**抽出本文**
2025年の春闘では、大企業を中心に5%を超える賃上げが相次ぎ、昨年を維持する高水準の賃上げ率が実現した。物価高騰や人手不足といった背景もあり、企業には「継続的な賃上げ」への社会的期待が一層高まっている。
しかしながら、すべての企業がこうした動きに追随できるわけではなく、特に中小企業や地方企業を中心に、「人件費の増加が経営を圧迫している」「賃上げの持続が難しい」といった“賃上げ疲れ”の声も聞かれるようになっている。
こうした現状を踏まえ、エデンレッドジャパンはこのほど、2025年に賃上げを実施する企業の経営者・人事担当者514名を対象に、「賃上げ疲れ」の実態調査を実施し、その結果を発表した。
7割以上が、春闘による“賃上げ圧力”を実感、そのうち9割が、自社の「賃上げ率」に影響と回答
2024年、2025年と2年連続で高水準の賃上げが実現した春闘。ここ数年の春闘の結果を受けて、賃上げ圧力を「とても感じた/やや感じた」と回答した人は全体の7割以上(72.5%)にのぼり、そのうち9割(88.2%)もの企業が自社の賃上げ率に影響があったと回答した。
春闘による社会的な賃上げ機運が、企業における賃上げ判断に一定の影響力を持ち、賃金改善への後押しとなっている様子がうかがえる。
“賃上げ疲れ”は8割に迫る結果に…収益圧迫に加え、3社に1社が「投資抑制」の影響も
一方で、継続的な賃上げにより、企業経営への負担(賃上げ疲れ)をどの程度感じてるかと聞いたところ、約8割(77.0%)が負担を「とても感じている/やや感じている」と回答。“賃上げ疲れ”を感じている企業は、8割に迫る結果となった。
また“賃上げ疲れ”が及ぼしている具体的な影響について聞くと、最も多かったのが「企業収益の圧迫」(68.7%)。次いで「事業への投資抑制」(33.1%)が多く、実に3社に1社が賃上げが単なる人件費増にとどまらず、企業の成長戦略や中長期的な経営判断にも影響を及ぼしている実態が浮き彫りとなった。
特に中小企業では、限られた経営資源の中で人件費と投資のバランスを取ることが難しく、成長投資の先送りや縮小を余儀なくされているケースが発生していることも考えられる。
“賃上げ疲れ”企業の8割が、初任給を引き上げ。中小企業でも7割を突破
続いて、“賃上げ疲れ”を感じている企業のうち、新卒採用を行っている企業に対して、2025年度の初任給水準を引き上げたかを尋ねたところ、全体の8割(79.8%)が「引き上げた」と回答した。大企業では86.1%と9割近くに達し、中小企業でも73.8%と7割を突破。“賃上げ疲れ”を抱えながらも新卒採用競争への対応として初任給を引き上げている企業が多数を占めていることが明らかとなった。

**入力資料**
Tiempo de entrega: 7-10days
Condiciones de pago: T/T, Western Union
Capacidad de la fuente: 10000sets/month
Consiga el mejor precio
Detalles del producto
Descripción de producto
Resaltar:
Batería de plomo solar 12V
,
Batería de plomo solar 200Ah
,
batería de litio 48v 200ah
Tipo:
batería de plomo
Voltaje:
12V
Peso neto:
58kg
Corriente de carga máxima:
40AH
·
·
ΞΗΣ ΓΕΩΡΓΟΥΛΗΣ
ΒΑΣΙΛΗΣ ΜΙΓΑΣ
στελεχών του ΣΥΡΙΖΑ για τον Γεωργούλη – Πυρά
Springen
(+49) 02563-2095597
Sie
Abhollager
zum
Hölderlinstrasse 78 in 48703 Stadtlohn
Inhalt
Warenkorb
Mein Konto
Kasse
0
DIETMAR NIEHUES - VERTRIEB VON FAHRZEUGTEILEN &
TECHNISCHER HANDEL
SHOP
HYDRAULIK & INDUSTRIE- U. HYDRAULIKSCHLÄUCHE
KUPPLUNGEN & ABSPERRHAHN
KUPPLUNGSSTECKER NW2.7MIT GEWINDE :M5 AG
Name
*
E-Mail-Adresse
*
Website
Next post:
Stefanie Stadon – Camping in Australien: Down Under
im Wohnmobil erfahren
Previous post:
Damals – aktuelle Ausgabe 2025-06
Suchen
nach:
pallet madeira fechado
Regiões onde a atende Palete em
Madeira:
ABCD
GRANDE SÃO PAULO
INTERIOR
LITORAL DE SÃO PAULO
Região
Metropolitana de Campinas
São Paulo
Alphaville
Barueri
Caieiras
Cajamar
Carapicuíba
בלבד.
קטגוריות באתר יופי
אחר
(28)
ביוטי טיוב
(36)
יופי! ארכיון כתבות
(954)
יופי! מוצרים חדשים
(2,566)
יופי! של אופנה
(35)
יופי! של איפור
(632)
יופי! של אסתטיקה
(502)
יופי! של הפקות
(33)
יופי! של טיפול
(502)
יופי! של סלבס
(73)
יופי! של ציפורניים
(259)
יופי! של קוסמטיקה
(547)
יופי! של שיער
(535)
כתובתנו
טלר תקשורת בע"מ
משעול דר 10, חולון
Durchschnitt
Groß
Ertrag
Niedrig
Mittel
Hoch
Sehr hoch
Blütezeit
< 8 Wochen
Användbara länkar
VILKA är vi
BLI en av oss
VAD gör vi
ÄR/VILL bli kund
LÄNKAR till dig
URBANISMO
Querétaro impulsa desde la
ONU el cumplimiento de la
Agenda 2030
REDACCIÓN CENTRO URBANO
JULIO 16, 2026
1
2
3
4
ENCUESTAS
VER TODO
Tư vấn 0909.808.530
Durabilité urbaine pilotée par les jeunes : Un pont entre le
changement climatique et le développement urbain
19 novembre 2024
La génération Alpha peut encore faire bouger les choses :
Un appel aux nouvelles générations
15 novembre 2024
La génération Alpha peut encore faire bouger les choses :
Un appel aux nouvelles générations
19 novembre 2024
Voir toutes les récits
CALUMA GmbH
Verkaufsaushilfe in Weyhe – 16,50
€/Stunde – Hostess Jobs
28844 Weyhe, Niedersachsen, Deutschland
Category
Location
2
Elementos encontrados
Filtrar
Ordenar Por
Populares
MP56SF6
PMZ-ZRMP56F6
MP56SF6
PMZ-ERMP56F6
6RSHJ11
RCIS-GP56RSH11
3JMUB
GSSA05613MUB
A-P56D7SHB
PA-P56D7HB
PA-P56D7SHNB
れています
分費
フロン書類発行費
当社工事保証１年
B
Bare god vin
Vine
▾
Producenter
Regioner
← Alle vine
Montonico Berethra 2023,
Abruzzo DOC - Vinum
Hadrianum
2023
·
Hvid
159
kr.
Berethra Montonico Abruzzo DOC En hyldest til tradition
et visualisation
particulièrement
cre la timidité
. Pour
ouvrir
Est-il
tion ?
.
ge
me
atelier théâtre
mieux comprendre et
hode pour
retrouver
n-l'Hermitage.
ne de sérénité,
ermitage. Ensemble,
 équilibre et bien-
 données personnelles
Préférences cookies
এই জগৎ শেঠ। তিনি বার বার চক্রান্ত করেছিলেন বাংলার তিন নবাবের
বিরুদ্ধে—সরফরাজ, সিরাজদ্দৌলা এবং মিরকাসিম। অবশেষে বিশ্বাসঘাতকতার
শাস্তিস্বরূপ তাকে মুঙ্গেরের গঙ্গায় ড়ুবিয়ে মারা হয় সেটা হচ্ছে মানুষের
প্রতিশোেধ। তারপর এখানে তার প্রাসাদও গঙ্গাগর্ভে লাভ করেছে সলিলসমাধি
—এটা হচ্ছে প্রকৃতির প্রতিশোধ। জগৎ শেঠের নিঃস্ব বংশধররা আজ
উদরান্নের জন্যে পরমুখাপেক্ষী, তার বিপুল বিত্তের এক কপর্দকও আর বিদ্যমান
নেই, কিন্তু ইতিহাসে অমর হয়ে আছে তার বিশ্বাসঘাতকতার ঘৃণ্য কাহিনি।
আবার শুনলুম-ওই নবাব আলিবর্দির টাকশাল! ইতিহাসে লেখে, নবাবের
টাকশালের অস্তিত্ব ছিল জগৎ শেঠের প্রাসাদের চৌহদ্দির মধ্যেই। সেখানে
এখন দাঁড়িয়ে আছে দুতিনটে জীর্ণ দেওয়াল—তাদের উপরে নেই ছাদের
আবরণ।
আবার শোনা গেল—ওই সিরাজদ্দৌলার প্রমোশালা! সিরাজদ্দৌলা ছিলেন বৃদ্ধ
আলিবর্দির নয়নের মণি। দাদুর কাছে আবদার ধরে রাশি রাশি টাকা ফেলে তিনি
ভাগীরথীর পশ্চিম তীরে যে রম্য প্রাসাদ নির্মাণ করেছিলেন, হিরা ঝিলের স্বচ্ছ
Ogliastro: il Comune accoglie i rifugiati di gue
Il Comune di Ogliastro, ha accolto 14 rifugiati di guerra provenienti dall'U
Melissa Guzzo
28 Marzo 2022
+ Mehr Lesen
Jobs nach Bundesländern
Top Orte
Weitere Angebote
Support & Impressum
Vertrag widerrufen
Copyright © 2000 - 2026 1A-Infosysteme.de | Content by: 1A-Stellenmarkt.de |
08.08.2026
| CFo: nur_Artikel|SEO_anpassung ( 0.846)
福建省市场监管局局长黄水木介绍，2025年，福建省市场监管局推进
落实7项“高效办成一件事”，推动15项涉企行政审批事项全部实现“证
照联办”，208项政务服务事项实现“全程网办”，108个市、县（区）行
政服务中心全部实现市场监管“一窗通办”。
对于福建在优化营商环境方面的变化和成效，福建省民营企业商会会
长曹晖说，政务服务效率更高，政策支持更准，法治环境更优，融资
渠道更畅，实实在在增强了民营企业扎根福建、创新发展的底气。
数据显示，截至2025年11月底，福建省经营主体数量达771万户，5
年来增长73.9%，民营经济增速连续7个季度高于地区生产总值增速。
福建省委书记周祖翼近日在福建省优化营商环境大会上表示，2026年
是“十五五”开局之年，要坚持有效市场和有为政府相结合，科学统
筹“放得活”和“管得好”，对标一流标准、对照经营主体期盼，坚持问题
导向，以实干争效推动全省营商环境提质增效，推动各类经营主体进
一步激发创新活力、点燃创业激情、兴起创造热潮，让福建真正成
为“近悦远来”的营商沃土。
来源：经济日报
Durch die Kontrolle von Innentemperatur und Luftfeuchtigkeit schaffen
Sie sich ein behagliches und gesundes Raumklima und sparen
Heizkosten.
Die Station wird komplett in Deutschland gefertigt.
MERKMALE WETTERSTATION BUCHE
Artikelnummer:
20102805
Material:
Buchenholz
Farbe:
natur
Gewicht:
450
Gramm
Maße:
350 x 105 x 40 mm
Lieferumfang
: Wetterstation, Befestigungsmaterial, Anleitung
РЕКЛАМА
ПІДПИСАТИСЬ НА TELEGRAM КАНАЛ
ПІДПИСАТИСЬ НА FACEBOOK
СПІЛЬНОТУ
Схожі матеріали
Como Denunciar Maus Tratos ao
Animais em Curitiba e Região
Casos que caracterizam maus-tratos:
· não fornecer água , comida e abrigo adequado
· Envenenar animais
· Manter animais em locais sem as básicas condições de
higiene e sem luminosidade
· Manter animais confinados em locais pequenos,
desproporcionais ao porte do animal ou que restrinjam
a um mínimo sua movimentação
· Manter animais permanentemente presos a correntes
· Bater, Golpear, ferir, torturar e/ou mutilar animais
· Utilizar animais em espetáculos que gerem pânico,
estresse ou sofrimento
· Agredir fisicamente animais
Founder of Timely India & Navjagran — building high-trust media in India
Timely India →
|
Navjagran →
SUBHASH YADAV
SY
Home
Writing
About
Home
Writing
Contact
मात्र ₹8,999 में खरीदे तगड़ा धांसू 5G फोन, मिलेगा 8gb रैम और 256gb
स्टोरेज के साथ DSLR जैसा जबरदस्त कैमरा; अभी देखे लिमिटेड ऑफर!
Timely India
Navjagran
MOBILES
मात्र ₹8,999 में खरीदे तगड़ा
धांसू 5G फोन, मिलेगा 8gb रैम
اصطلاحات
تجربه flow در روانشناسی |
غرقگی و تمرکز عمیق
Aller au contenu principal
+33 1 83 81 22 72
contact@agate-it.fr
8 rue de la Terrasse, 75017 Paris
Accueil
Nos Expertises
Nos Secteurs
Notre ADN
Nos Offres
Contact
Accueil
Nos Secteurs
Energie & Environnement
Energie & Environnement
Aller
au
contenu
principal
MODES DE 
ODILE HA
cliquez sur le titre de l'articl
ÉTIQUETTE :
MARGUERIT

**練習問題**
a) エントリの先頭から「HYDRAULIK & INDUSTRIE- U. HYDRAULIKSCHLÄUCHE」を含む行までを、両端の行も含めてそのまま書き写しなさい。
b) 「賃上げ疲れ」の実態調査を扱った本文を、最後の文の後から書き継ぎなさい。
本文とエントリは、互いに独立した別々の資料である。

**課題別解答**
a)
Tiempo de entrega: 7-10days
Condiciones de pago: T/T, Western Union
Capacidad de la fuente: 10000sets/month
Consiga el mejor precio
Detalles del producto
Descripción de producto
Resaltar:
Batería de plomo solar 12V
,
Batería de plomo solar 200Ah
,
batería de litio 48v 200ah
Tipo:
batería de plomo
Voltaje:
12V
Peso neto:
58kg
Corriente de carga máxima:
40AH
·
·
ΞΗΣ ΓΕΩΡΓΟΥΛΗΣ
ΒΑΣΙΛΗΣ ΜΙΓΑΣ
στελεχών του ΣΥΡΙΖΑ για τον Γεωργούλη – Πυρά
Springen
(+49) 02563-2095597
Sie
Abhollager
zum
Hölderlinstrasse 78 in 48703 Stadtlohn
Inhalt
Warenkorb
Mein Konto
Kasse
0
DIETMAR NIEHUES - VERTRIEB VON FAHRZEUGTEILEN &
TECHNISCHER HANDEL
SHOP
HYDRAULIK & INDUSTRIE- U. HYDRAULIKSCHLÄUCHE

b)
さらに、初任給を引き上げた理由については、「応募数の確保・辞退防止」(79.6%)が最多で、次いで「同業他社との競争力強化」(44.8%)となり、採用成果に直結する観点からの回答が続いた。この結果からも、企業が“賃上げ疲れ”を感じながらも、人材確保を最優先課題と捉え、戦略的に給与水準を引き上げていることがわかった。
“賃上げ疲れ”への対策、最多は「コスト削減の徹底」(47.2%)
賃上げによる経営圧迫が続く中、企業の最も多い対策は「コスト削減の徹底」(47.2%)という結果に。設備投資や日常業務にまで及ぶコストカットが進み、“しわ寄せ”が各所に広がっていることが推察される。次いで「生産性向上に向けた取り組み」(46.5%)も多く、効率化によって人件費上昇に対応しようとする姿勢も一定数見られた。
さらに、「雇用形態の見直し(非正規・外注の活用など)」(29.3%)をあげた企業も3割近くにのぼり、正規雇用にこだわらず、人件費の柔軟な調整を図る動きが進んでいることも明らかに。こうした結果は、賃上げの副作用として“働き方”そのものにも影響が及び始めていることを示唆している。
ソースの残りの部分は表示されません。